Die Fraktion will kein Claqueur sein

SPD-Parlamentarier konstituieren sich. Thema: Personalien. Jens Böhrsen wieder Chef. Verlierer: Wolfgang Grotheer

Von sgi

taz ■ Jens Böhrnsen bleibt SPD-Fraktionsvorsitzender: Er bekam gestern bei der konstituierenden Sitzung der SPD-Fraktion 36 von 39 Stimmen. Seine Stellvertreter sind Cornelia Wiedemeyer aus Gröpelingen (35 Stimmen) und Siegfried Breuer aus Bremerhaven – mit nur 23 Stimmen. Im Duell um das Amt der bildungspolitischen Sprecherin siegte die bisherige Amtsinhaberin Ulrike Hövelmann über Herausfordererin Renate Möbius.

Verlierer des Tages war Bremens SPD-Unterbezirkschef und Parlamentsneuling Wolfgang Grotheer: Von zehn Kandidaten, die sich um die neun Beisitzer-Plätze im zwölfköpfigen Fraktionsvorstand bewarben, war er derjenige, der es nicht schaffte.

Zu erledigende Aufgaben ▸
1/ Wer gewann laut dem Text über die SPD-Fraktion das Duell um das Amt der bildungspolitischen Sprecherin?
2/ Fasse den Text über die konstituierende Sitzung der SPD-Fraktion in zwei Sätzen zusammen.

Daten aus einer Datenquelle
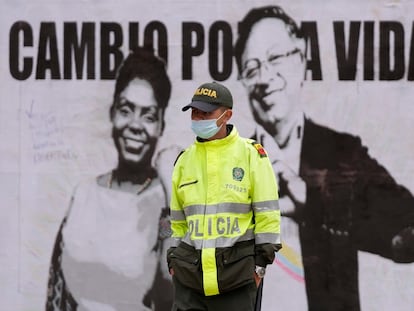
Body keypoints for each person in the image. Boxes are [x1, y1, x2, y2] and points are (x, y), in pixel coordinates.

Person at [234, 5, 414, 311]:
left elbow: (406, 228)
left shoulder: (343, 154)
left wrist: (314, 202)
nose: (264, 78)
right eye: (252, 69)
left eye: (275, 58)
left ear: (301, 58)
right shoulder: (227, 164)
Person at [45, 47, 173, 311]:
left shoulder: (166, 203)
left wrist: (173, 195)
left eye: (148, 116)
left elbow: (172, 295)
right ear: (112, 113)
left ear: (161, 126)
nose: (135, 125)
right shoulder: (83, 194)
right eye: (126, 110)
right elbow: (56, 294)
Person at [166, 81, 282, 311]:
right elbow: (177, 223)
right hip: (189, 280)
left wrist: (259, 267)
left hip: (236, 279)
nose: (198, 118)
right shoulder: (184, 160)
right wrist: (173, 261)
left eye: (206, 113)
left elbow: (268, 216)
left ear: (227, 115)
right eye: (195, 113)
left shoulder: (251, 155)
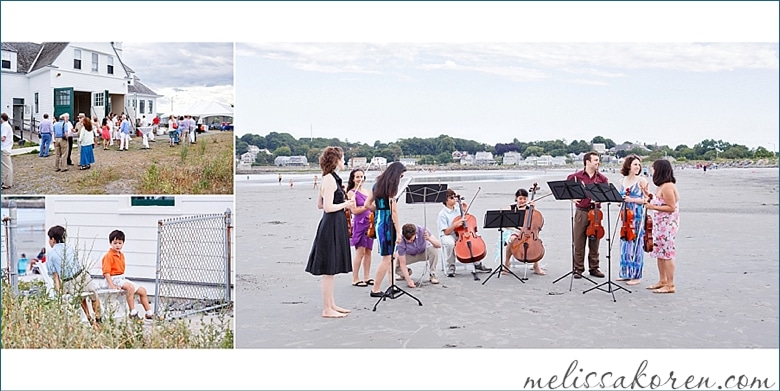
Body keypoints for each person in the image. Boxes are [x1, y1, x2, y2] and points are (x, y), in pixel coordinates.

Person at [305, 146, 354, 318]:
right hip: (331, 224)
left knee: (331, 270)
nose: (344, 161)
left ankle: (332, 304)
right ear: (335, 160)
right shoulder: (329, 180)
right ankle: (327, 309)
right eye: (342, 158)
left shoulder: (329, 178)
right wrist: (345, 204)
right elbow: (326, 207)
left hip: (334, 223)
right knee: (328, 270)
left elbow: (319, 204)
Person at [45, 225, 102, 323]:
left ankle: (91, 321)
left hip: (69, 281)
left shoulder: (51, 254)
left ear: (53, 239)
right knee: (94, 296)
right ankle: (99, 320)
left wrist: (58, 293)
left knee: (81, 299)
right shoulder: (70, 248)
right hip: (82, 276)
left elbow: (55, 276)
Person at [366, 161, 407, 297]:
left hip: (379, 222)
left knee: (392, 256)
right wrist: (399, 231)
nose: (401, 179)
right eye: (400, 176)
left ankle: (392, 284)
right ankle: (375, 289)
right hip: (387, 225)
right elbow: (393, 211)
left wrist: (379, 212)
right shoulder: (391, 189)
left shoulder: (376, 186)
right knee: (387, 258)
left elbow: (367, 204)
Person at [437, 188, 492, 277]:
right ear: (445, 200)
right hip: (449, 235)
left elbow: (468, 222)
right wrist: (455, 225)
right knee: (449, 243)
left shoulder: (459, 209)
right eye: (452, 198)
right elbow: (446, 232)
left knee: (471, 241)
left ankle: (477, 263)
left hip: (461, 233)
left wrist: (465, 211)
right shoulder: (442, 214)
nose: (454, 199)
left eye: (454, 197)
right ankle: (451, 266)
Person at [101, 229, 154, 319]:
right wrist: (112, 285)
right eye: (115, 243)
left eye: (120, 243)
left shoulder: (121, 255)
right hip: (113, 279)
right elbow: (106, 272)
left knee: (142, 291)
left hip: (121, 278)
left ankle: (149, 313)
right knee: (130, 287)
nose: (117, 245)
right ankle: (132, 312)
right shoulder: (108, 256)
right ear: (110, 243)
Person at [644, 159, 680, 294]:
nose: (651, 171)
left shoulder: (668, 186)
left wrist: (652, 206)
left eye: (653, 169)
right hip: (659, 225)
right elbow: (658, 201)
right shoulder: (661, 186)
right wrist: (648, 195)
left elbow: (671, 207)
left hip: (667, 225)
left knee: (667, 254)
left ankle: (670, 284)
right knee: (660, 253)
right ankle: (662, 280)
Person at [617, 155, 649, 286]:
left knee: (636, 244)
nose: (638, 167)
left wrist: (633, 200)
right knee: (625, 244)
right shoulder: (622, 181)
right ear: (628, 166)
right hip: (625, 216)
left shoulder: (642, 181)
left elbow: (648, 199)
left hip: (637, 215)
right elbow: (619, 199)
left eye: (639, 165)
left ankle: (636, 275)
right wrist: (620, 201)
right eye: (635, 164)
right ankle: (625, 273)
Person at [503, 188, 545, 276]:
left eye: (525, 198)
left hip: (528, 233)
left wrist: (534, 208)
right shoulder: (511, 208)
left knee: (534, 243)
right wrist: (518, 229)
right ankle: (507, 263)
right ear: (516, 198)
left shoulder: (529, 209)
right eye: (520, 198)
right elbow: (506, 224)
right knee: (512, 239)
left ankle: (536, 266)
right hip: (512, 230)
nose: (522, 201)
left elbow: (536, 221)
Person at [346, 168, 374, 287]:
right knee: (360, 251)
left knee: (368, 251)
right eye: (357, 177)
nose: (359, 179)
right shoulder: (351, 193)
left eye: (361, 176)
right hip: (360, 224)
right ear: (353, 179)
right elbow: (354, 211)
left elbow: (372, 206)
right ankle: (355, 278)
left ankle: (367, 277)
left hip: (370, 223)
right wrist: (368, 207)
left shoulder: (367, 191)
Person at [1, 113, 12, 189]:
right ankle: (5, 181)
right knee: (7, 166)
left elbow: (3, 138)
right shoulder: (6, 126)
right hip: (6, 148)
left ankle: (8, 183)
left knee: (7, 167)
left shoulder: (5, 126)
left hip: (4, 148)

Lösungen ▸
1/ Die bisherige Amtsinhaberin Ulrike Hövelmann.

2/ Bei der konstituierenden Sitzung der SPD-Fraktion blieb der bisherige Fraktionsvorsitzende mit 36 von 39 Stimmen im Amt, und zu seinen Stellvertretern wurden Cornelia Wiedemeyer mit 35 und Siegfried Breuer mit nur 23 Stimmen gewählt. Ulrike Hövelmann setzte sich als bildungspolitische Sprecherin gegen Renate Möbius durch, während Wolfgang Grotheer als einziger von zehn Kandidaten keinen der neun Beisitzer-Plätze im Fraktionsvorstand erhielt.